La fiesta del asno fue suprimida hacia el siglo XV por los excesos que comenzó a significar. Era una misa evidentemente opuesta a la seriedad que requería una acción litúrgica. Sin embargo, en 1.400 el claustro de la Universidad de París lanzó una potente reflexión en torno a la prohibición de esta fiesta, defendiendo el lugar de la risa en ese contexto: “Nuestros eminentes ancestros han permitido esta fiesta. ¿Por qué se nos ha de prohibir ahora? Los toneles de vino estallan si no les sacamos los tapones de vez en cuando para orearlos. Así también nosotros, viejos barriles que el vino de la sabiduría nos haría estallar si lo conservásemos exclusivamente para el servicio de Dios. De esta manera, durante diversos días al año, lo ventilamos, nos abandonamos –para divertirnos según la tradición–a los placeres más exhuberantes y a la locura, que es nuestra segunda naturaleza y parece ser innata en nosotros; y así, después volvemos con mayor entusiasmo a nuestros estudios y al ejercicio de la santa religión” (cit. en Jesús Francesc Massip, El teatro medieval, 26-7).

Esta necesidad de locura descrita por el claustro era para Mijail Bajtin un aspecto muy relevante en la vida cotidiana del hombre medieval. En su estudio sobre Rabelais, explica la importancia del carnaval y la risa, indicando que esta última es el único patrimonio que el pueblo podía poseer. A diferencia del humor moderno, para Bajtin el humor popular de la Edad Media se valía de la sátira para que la risa fuera de todos: el burlador no se excluye de aquello de lo que se está riendo, sino que también lo hace de sí mismo en una vocación universalista.

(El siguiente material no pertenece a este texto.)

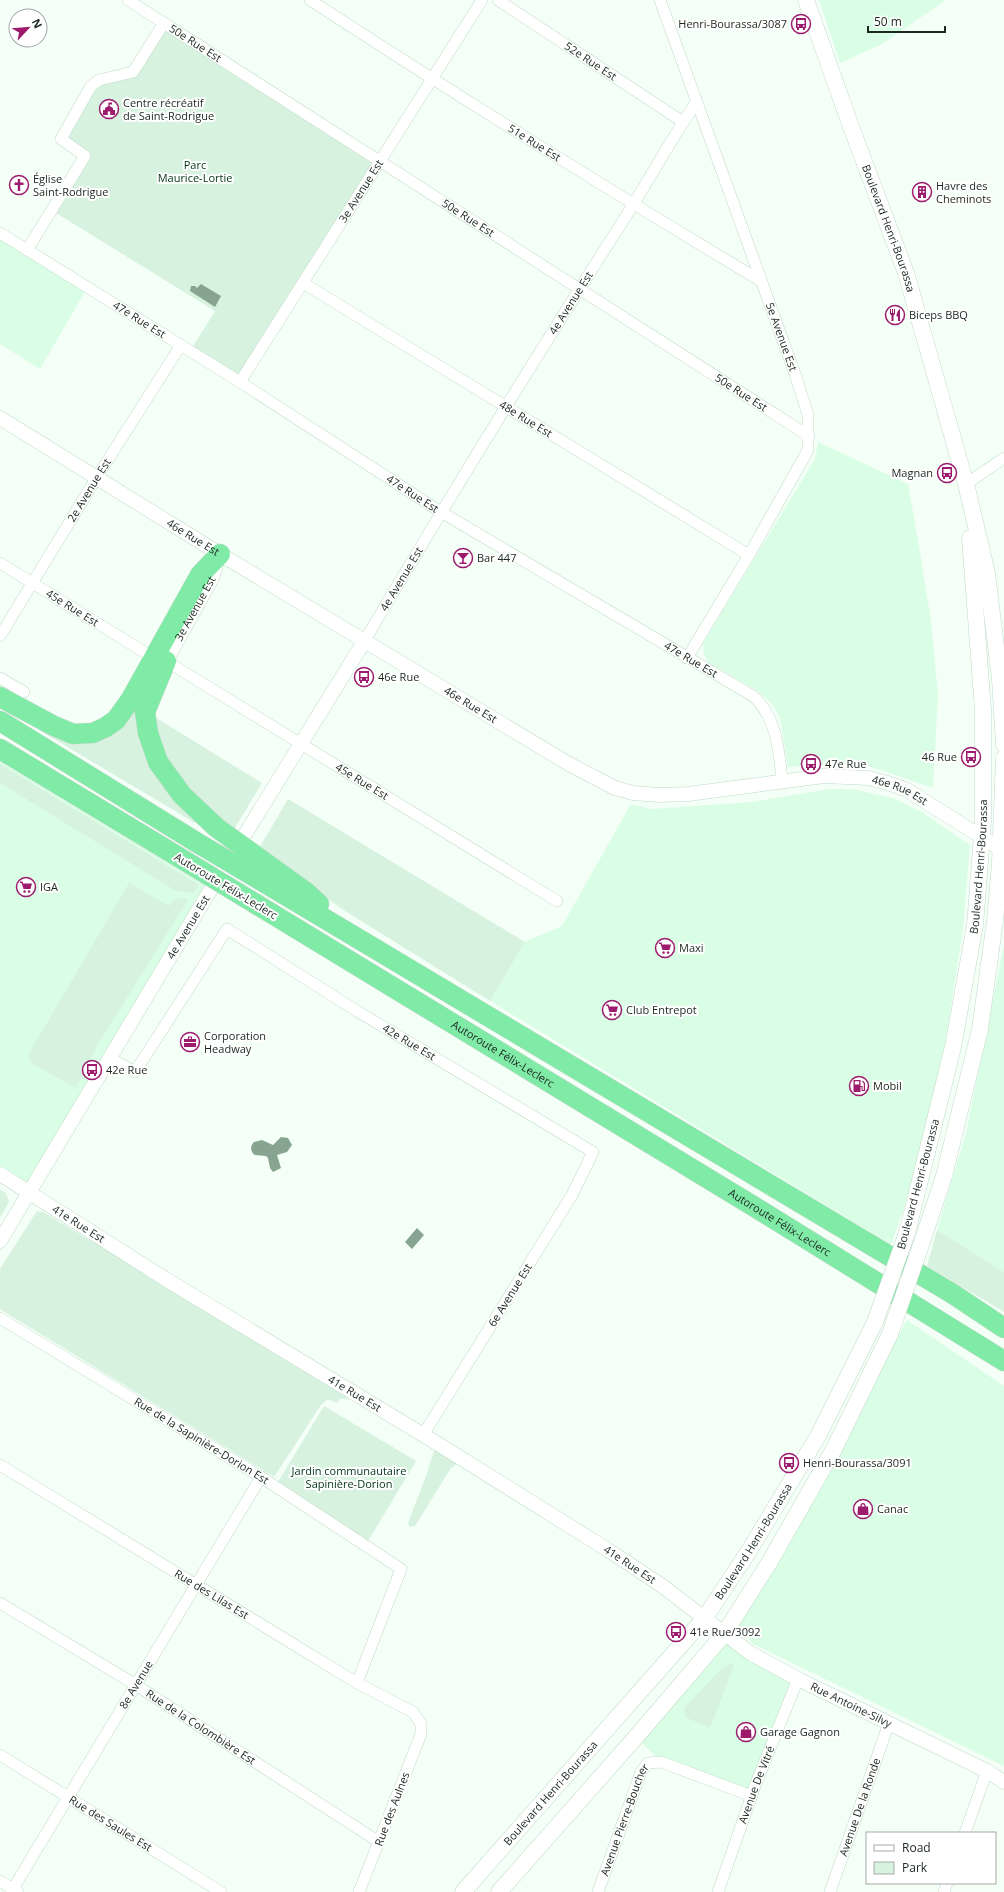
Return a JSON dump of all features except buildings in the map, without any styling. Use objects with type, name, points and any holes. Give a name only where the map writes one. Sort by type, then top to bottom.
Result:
[{"type":"highway","points":[[0,697],[54,726],[74,734],[93,733],[106,728],[116,720],[132,699],[200,575],[220,554]]},
{"type":"highway","points":[[166,661],[152,691],[145,712],[148,733],[158,762],[182,795],[266,874]]},
{"type":"highway","name":"Autoroute Félix-Leclerc","points":[[0,721],[196,842],[266,874],[354,936],[954,1294],[1004,1328]]},
{"type":"highway","name":"Autoroute Félix-Leclerc","points":[[0,749],[758,1209],[1004,1361]]},
{"type":"highway","points":[[954,1294],[1004,1318]]},
{"type":"highway","points":[[946,1326],[1004,1375]]},
{"type":"main road","name":"Boulevard Henri-Bourassa","points":[[806,0],[850,124],[906,273],[966,484],[987,573],[1000,679],[1004,745]]},
{"type":"main road","name":"Boulevard Henri-Bourassa","points":[[463,1892],[704,1619],[748,1551],[818,1436],[875,1322],[907,1233],[957,1032],[975,925],[982,837],[983,710],[966,484]]},
{"type":"main road","name":"Boulevard Henri-Bourassa","points":[[499,1892],[636,1738],[724,1634],[769,1563],[834,1448],[890,1334],[944,1176],[980,1029],[995,921],[1002,850],[1004,758]]},
{"type":"main road","points":[[995,921],[1004,902]]},
{"type":"street","name":"50e Rue Est","points":[[128,0],[809,436]]},
{"type":"street","name":"51e Rue Est","points":[[310,0],[432,79],[634,206],[761,281]]},
{"type":"street","name":"3e Avenue Est","points":[[240,382],[482,0]]},
{"type":"street","name":"52e Rue Est","points":[[498,0],[683,122]]},
{"type":"street","name":"5e Avenue Est","points":[[660,0],[795,374],[808,415],[809,436],[808,450],[749,555],[687,658]]},
{"type":"street","points":[[27,250],[85,156],[60,139],[91,86],[99,80],[133,72],[164,23]]},
{"type":"street","name":"4e Avenue Est","points":[[0,1241],[205,899],[365,640],[441,512],[580,289],[634,206],[683,122],[696,103]]},
{"type":"street","name":"47e Rue Est","points":[[0,233],[240,382],[441,512],[753,696],[766,710],[775,732],[782,781]]},
{"type":"street","name":"48e Rue Est","points":[[303,284],[749,555]]},
{"type":"street","name":"2e Avenue Est","points":[[0,636],[97,477],[181,345]]},
{"type":"street","name":"46e Rue Est","points":[[0,418],[220,554],[569,764],[615,788],[633,793],[666,795],[688,794],[824,776],[846,776],[888,783],[907,790],[1002,850]]},
{"type":"street","points":[[966,484],[1004,458]]},
{"type":"street","name":"3e Avenue Est","points":[[166,661],[212,578],[220,554]]},
{"type":"street","name":"45e Rue Est","points":[[0,563],[144,652]]},
{"type":"street","name":"45e Rue Est","points":[[166,661],[557,901]]},
{"type":"street","points":[[0,678],[24,692]]},
{"type":"street","name":"42e Rue Est","points":[[110,1058],[135,1072],[227,929],[357,1011],[593,1152]]},
{"type":"street","name":"6e Avenue Est","points":[[423,1435],[572,1195],[593,1152]]},
{"type":"street","name":"41e Rue Est","points":[[0,1174],[167,1280],[423,1435],[608,1550],[704,1619]]},
{"type":"street","name":"Rue de la Sapinière-Dorion Est","points":[[0,1318],[261,1477],[401,1569],[358,1683]]},
{"type":"street","name":"Rue des Lilas Est","points":[[0,1464],[358,1683],[413,1712],[421,1724]]},
{"type":"street","name":"8e Avenue","points":[[14,1891],[68,1797],[261,1477]]},
{"type":"street","name":"Rue de la Colombière Est","points":[[0,1603],[136,1685],[379,1842]]},
{"type":"street","name":"Rue Antoine-Silvy","points":[[704,1619],[750,1653],[798,1679],[987,1771],[1004,1782]]},
{"type":"street","name":"Avenue De Vitré","points":[[718,1892],[752,1796],[798,1679]]},
{"type":"street","name":"Avenue De la Ronde","points":[[830,1892],[889,1723]]},
{"type":"street","name":"Rue des Aulnes","points":[[359,1892],[421,1734],[421,1724]]},
{"type":"street","name":"Rue des Saules Est","points":[[0,1755],[221,1892]]},
{"type":"street","name":"Avenue Pierre-Boucher","points":[[598,1892],[641,1772],[648,1763],[661,1762],[752,1796]]},
{"type":"street","points":[[965,1832],[987,1771]]},
{"type":"street","points":[[0,1881],[14,1891]]},
{"type":"shaded area","points":[[819,0],[946,0],[882,44],[840,63]]},
{"type":"shaded area","points":[[0,233],[87,288],[40,369],[0,344]]},
{"type":"shaded area","points":[[201,284],[221,296],[215,307],[190,291],[191,286],[195,286],[197,288]]},
{"type":"shaded area","points":[[818,442],[908,484],[931,621],[938,695],[933,788],[869,766],[834,764],[788,767],[780,717],[772,704],[758,691],[708,662],[704,654],[703,643],[815,459]]},
{"type":"shaded area","points":[[0,749],[177,856],[211,890],[29,1193],[0,1176]]},
{"type":"shaded area","points":[[829,789],[853,789],[895,799],[922,812],[970,845],[963,929],[945,1044],[917,1170],[891,1245],[490,1001],[525,942],[562,926],[631,804],[652,809],[752,802]]},
{"type":"shaded area","points":[[1004,945],[1004,1272],[937,1230],[966,1133]]},
{"type":"shaded area","points":[[281,1137],[288,1138],[292,1145],[287,1152],[277,1155],[281,1168],[273,1172],[270,1168],[268,1158],[266,1156],[255,1155],[251,1151],[251,1147],[254,1142],[262,1140],[273,1145]]},
{"type":"shaded area","points":[[417,1228],[424,1235],[412,1249],[405,1242]]},
{"type":"shaded area","points":[[907,1320],[1004,1386],[1004,1766],[753,1644],[738,1624]]},
{"type":"shaded area","points":[[724,1634],[798,1679],[752,1796],[661,1762],[636,1737]]},
{"type":"green space","name":"Parc Maurice-Lortie","points":[[164,23],[379,161],[240,382],[190,351],[215,311],[56,213],[85,156],[61,139],[91,86],[133,72]]},
{"type":"green space","points":[[135,703],[141,743],[149,762],[198,818],[195,823],[24,721],[66,736]]},
{"type":"green space","points":[[153,716],[262,783],[233,831],[216,818],[162,758]]},
{"type":"green space","points":[[0,764],[199,885],[194,893],[176,891],[0,783]]},
{"type":"green space","points":[[288,799],[525,942],[490,1001],[345,911],[258,850]]},
{"type":"green space","points":[[129,883],[169,906],[177,898],[188,900],[97,1046],[76,1088],[36,1066],[31,1062],[28,1055]]},
{"type":"green space","points":[[0,1190],[6,1193],[9,1202],[0,1218]]},
{"type":"green space","points":[[37,1211],[43,1212],[89,1240],[90,1238],[348,1396],[345,1399],[340,1399],[337,1403],[328,1399],[321,1405],[274,1477],[0,1309],[0,1269]]},
{"type":"green space","points":[[937,1230],[1004,1272],[1004,1312],[927,1266]]},
{"type":"green space","name":"Jardin communautaire Sapinière-Dorion","points":[[324,1406],[416,1461],[365,1546],[275,1487]]},
{"type":"green space","points":[[435,1448],[458,1463],[451,1468],[415,1526],[410,1527],[408,1523]]},
{"type":"green space","points":[[732,1663],[734,1665],[710,1728],[685,1717],[684,1708],[722,1668]]},
{"type":"place","name":"Henri-Bourassa/3087","points":[[801,24]]},
{"type":"place","name":"Centre récréatif de Saint-Rodrigue","points":[[109,109]]},
{"type":"place","name":"Église Saint-Rodrigue","points":[[19,185]]},
{"type":"place","name":"Havre des Cheminots","points":[[922,192]]},
{"type":"place","name":"Biceps BBQ","points":[[895,315]]},
{"type":"place","name":"Magnan","points":[[947,473]]},
{"type":"place","name":"Bar 447","points":[[463,558]]},
{"type":"place","name":"46e Rue","points":[[364,677]]},
{"type":"place","name":"46 Rue","points":[[971,757]]},
{"type":"place","name":"47e Rue","points":[[811,764]]},
{"type":"place","name":"IGA","points":[[26,887]]},
{"type":"place","name":"Maxi","points":[[665,948]]},
{"type":"place","name":"Club Entrepot","points":[[612,1010]]},
{"type":"place","name":"Corporation Headway","points":[[190,1042]]},
{"type":"place","name":"42e Rue","points":[[92,1070]]},
{"type":"place","name":"Mobil","points":[[859,1086]]},
{"type":"place","name":"Henri-Bourassa/3091","points":[[789,1463]]},
{"type":"place","name":"Canac","points":[[863,1509]]},
{"type":"place","name":"41e Rue/3092","points":[[676,1632]]},
{"type":"place","name":"Garage Gagnon","points":[[746,1732]]}]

Además de la clara inversión de roles que suponen estas prácticas, Bajtin apunta un aspecto más profundo con respecto a las celebraciones carnavalescas. A medida que las jerarquías se van anulando, la risa se torna ambivalente, pues se trata de una risa muy alegre, pero que es sarcástica también, “niega y afirma, amortaja y resucita a la vez” (Bajtin, 13).

Ya lo sabía la abuelita: “De los burros, la destreza, no radica en la cabeza”.

Bibliografía

Bajtin, Mijail. La cultura popular en la Edad Media y el Renacimiento. El contexto de Francois Rabelais. Madrid: Alianza, 2003.

Crowley, Timothy J. “Feast of Asses.” TheCatholicEncyclopedia. Vol. 1. New York: Robert Appleton Company, 1907.22 Dic. 2014.

Massip, Jesús Francesc. El teatro medieval. Una voz de la divinidad, cuerpo de histrión. Madrid: Editorial Montesinos, 1992.